→ **Problem details**
Return every line from the records below that has the word "VALIDATE".

→ **Data records**
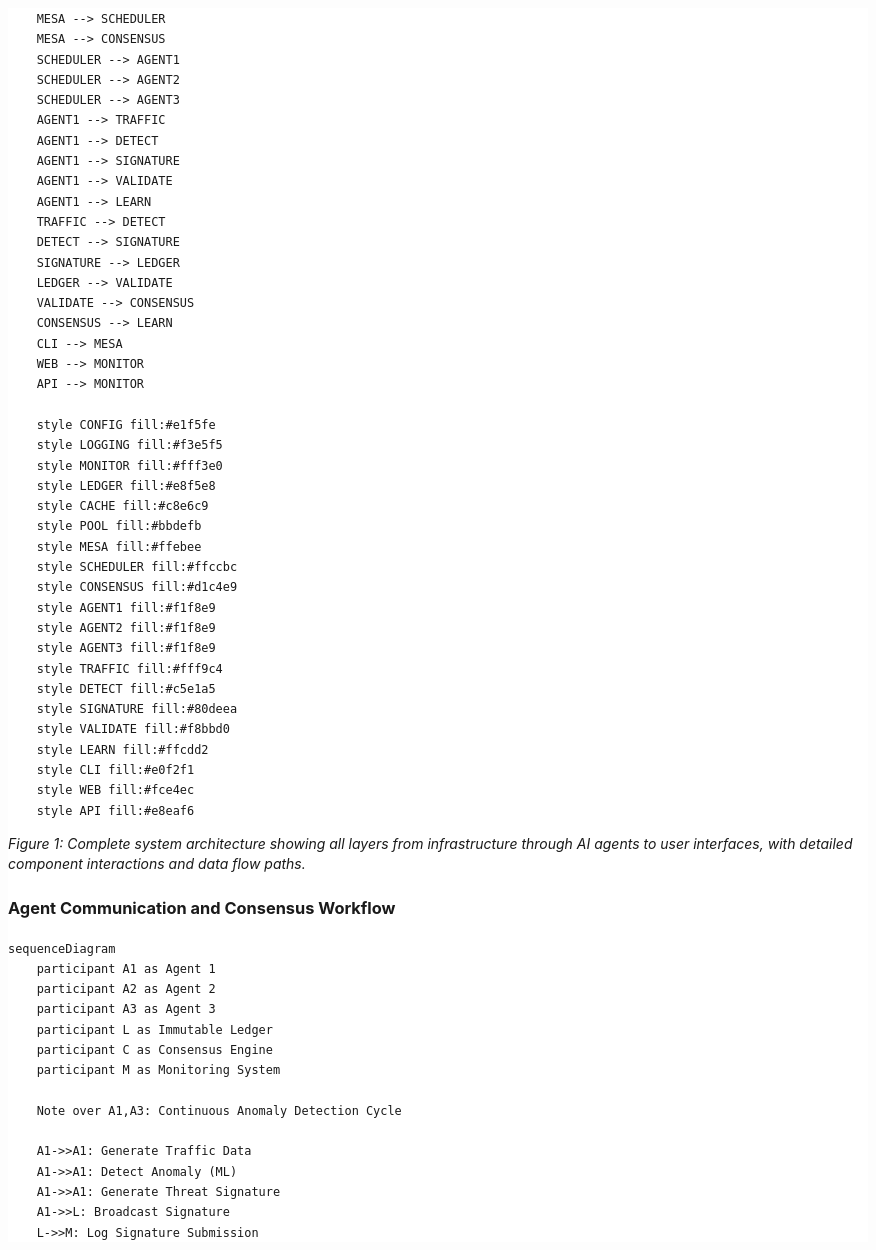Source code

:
 ```mermaid
    MESA --> SCHEDULER
    MESA --> CONSENSUS
    SCHEDULER --> AGENT1
    SCHEDULER --> AGENT2
    SCHEDULER --> AGENT3
    AGENT1 --> TRAFFIC
    AGENT1 --> DETECT
    AGENT1 --> SIGNATURE
    AGENT1 --> VALIDATE
    AGENT1 --> LEARN
    TRAFFIC --> DETECT
    DETECT --> SIGNATURE
    SIGNATURE --> LEDGER
    LEDGER --> VALIDATE
    VALIDATE --> CONSENSUS
    CONSENSUS --> LEARN
    CLI --> MESA
    WEB --> MONITOR
    API --> MONITOR

    style CONFIG fill:#e1f5fe
    style LOGGING fill:#f3e5f5
    style MONITOR fill:#fff3e0
    style LEDGER fill:#e8f5e8
    style CACHE fill:#c8e6c9
    style POOL fill:#bbdefb
    style MESA fill:#ffebee
    style SCHEDULER fill:#ffccbc
    style CONSENSUS fill:#d1c4e9
    style AGENT1 fill:#f1f8e9
    style AGENT2 fill:#f1f8e9
    style AGENT3 fill:#f1f8e9
    style TRAFFIC fill:#fff9c4
    style DETECT fill:#c5e1a5
    style SIGNATURE fill:#80deea
    style VALIDATE fill:#f8bbd0
    style LEARN fill:#ffcdd2
    style CLI fill:#e0f2f1
    style WEB fill:#fce4ec
    style API fill:#e8eaf6
```

*Figure 1: Complete system architecture showing all layers from infrastructure through AI agents to user interfaces, with detailed component interactions and data flow paths.*

### Agent Communication and Consensus Workflow

```mermaid
sequenceDiagram
    participant A1 as Agent 1
    participant A2 as Agent 2
    participant A3 as Agent 3
    participant L as Immutable Ledger
    participant C as Consensus Engine
    participant M as Monitoring System

    Note over A1,A3: Continuous Anomaly Detection Cycle

    A1->>A1: Generate Traffic Data
    A1->>A1: Detect Anomaly (ML)
    A1->>A1: Generate Threat Signature
    A1->>L: Broadcast Signature
    L->>M: Log Signature Submission

```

→ **Response below**
    AGENT1 --> VALIDATE
    LEDGER --> VALIDATE
    VALIDATE --> CONSENSUS
    style VALIDATE fill:#f8bbd0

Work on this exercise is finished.